L’athlète vétéran ou master : un modèle d’étude du bien-vieillir

Romuald Lepers et Thomas Cattagni

INSERM U1093, Dijon
INSERM U1179, Garches

Romuald.Lepers@u-bourgogne.fr ; thomas.cattagni@uvsq.fr


Denise Leclerc, 83 ans, athlète vétérane détentrice du record du monde féminin pour les 5 000 m et 10 000 m chez les plus de 80 ans.

 

Les athlètes vétérans (ou « masters » en anglais) sont des personnes qui s’entraînent et participent régulièrement à des compétitions sportives, réservées à des catégories d’âge généralement supérieures à 40 ans. Puisque l’athlète vétéran maintient un niveau d’entraînement soutenu jusqu’à un âge avancé, il n’est pas soumis aux effets délétères de l’inactivité physique. De ce fait, il est considéré dans de nombreuses recherches comme un modèle expérimental du vieillissement biologique primaire. En d’autres termes, il permet de caractériser les effets du vieillissement en dehors de facteurs environnementaux déterminants tels que la sédentarité.

Il y a eu, au cours des trois dernières décennies, une augmentation importante du nombre d’athlètes âgés participant à des compétitions sportives de haut niveau. Pour y exceller, il est essentiel que ces athlètes limitent au maximum les effets du vieillissement sur leurs capacités aérobies (endurance) et anaérobies (force et explosivité). On a longtemps pensé que l’altération des capacités physiques liée à l’âge était la simple conséquence du vieillissement dit « normal ». Or, il est maintenant démontré que les capacités physiques de personnes sédentaires âgées peuvent être améliorées après un entraînement physique. Ces observations suggèrent que l’une des principales causes du déclin des systèmes physiologiques (cardiovasculaire, neuromusculaire, respiratoire etc.) avec l’âge serait la sédentarité. Le fait de continuer à s’entraîner et à prendre part à des compétitions jusqu’à un âge avancé permet aux athlètes vétérans de maintenir des niveaux plus élevés de capacités aérobies et anaérobies par rapport aux populations sédentaires du même âge. Il a même été constaté que certains sportifs âgés de plus de 70 ans possédaient des capacités neuromusculaires ou cardio-respiratoires comparables voire supérieurs à la population moyenne de jeunes adultes (20-30 ans).

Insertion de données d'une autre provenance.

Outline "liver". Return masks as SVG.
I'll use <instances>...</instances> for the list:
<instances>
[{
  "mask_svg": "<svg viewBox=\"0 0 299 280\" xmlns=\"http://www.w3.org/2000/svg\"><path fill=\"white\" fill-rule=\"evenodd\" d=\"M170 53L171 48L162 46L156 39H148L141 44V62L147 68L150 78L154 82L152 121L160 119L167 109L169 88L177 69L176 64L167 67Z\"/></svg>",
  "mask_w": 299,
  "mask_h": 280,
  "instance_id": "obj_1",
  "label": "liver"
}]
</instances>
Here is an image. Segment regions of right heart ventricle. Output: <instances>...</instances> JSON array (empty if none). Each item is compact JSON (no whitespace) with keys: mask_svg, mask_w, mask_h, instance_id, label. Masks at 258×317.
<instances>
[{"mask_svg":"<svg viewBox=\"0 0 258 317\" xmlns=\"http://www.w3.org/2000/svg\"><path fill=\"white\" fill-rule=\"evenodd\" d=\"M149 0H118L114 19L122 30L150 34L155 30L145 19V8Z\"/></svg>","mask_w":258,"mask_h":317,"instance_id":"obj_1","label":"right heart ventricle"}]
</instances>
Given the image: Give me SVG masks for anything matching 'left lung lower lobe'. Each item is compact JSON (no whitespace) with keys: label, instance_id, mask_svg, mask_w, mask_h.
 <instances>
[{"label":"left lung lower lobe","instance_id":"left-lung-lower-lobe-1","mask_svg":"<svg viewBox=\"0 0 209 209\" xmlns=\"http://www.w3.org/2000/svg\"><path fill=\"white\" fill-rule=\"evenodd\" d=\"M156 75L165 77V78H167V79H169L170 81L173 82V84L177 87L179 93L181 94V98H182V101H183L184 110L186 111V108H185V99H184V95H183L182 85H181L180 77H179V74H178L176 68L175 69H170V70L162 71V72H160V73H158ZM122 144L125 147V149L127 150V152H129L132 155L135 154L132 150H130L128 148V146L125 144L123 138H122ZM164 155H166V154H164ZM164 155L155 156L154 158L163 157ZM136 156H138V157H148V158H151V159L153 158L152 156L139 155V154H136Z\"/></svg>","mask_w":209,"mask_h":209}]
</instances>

Néanmoins, même chez les athlètes vétérans, un déclin des capacités aérobie et anaérobie liées à l’âge se produit.

Malgré ce déclin, leur participation et leur performance à des compétitions réservées aux athlètes âgés (p. ex. World Masters Games) ou des compétitions de masse comme le marathon, ne cessent d’augmenter. Compte tenu du nombre grandissant d’athlètes vétérans et de l’intérêt sociétal pour un vieillissement réussi en sein de la population, de nombreux travaux scientifiques sont conduis sur ces sportifs. Ces recherches visent à décrire les facteurs physiologiques permettant aux athlètes vétérans de maintenir des niveaux de performance physique relativement élevés et à évaluer les avantages pour la santé à maintenir des niveaux d’entraînement physique soutenu jusqu’à un âge avancé.

Au cours d’une étude récente, nous avons examiné la réduction liée à l’âge des performances de l’un des plus grands athlètes vétérans de tous les temps, le canadien Ed Whitlock, récemment décédé. Ed Whitlock fut par exemple le premier athlète à courir le marathon en moins de 3 h à l’âge de 70 ans, et en moins de 4 h à l’âge de 85 ans. Malgré des performances exceptionnelles en dépit de son âge avancé, le taux de réduction de ses performances a augmenté après 80 ans et s’est fortement amplifié après 85 ans. La présence d’un déclin accéléré de la performance en endurance après 80 ans doit être confirmée par d’autres études longitudinales et pour d’autres activités d’endurance telles que la natation et le cyclisme. En effet, des études antérieures ont suggéré que la baisse de performance en endurance liée à l’âge dépendait du mode de locomotion, avec une diminution moins prononcée en cyclisme par rapport à la course à pied ou à la natation.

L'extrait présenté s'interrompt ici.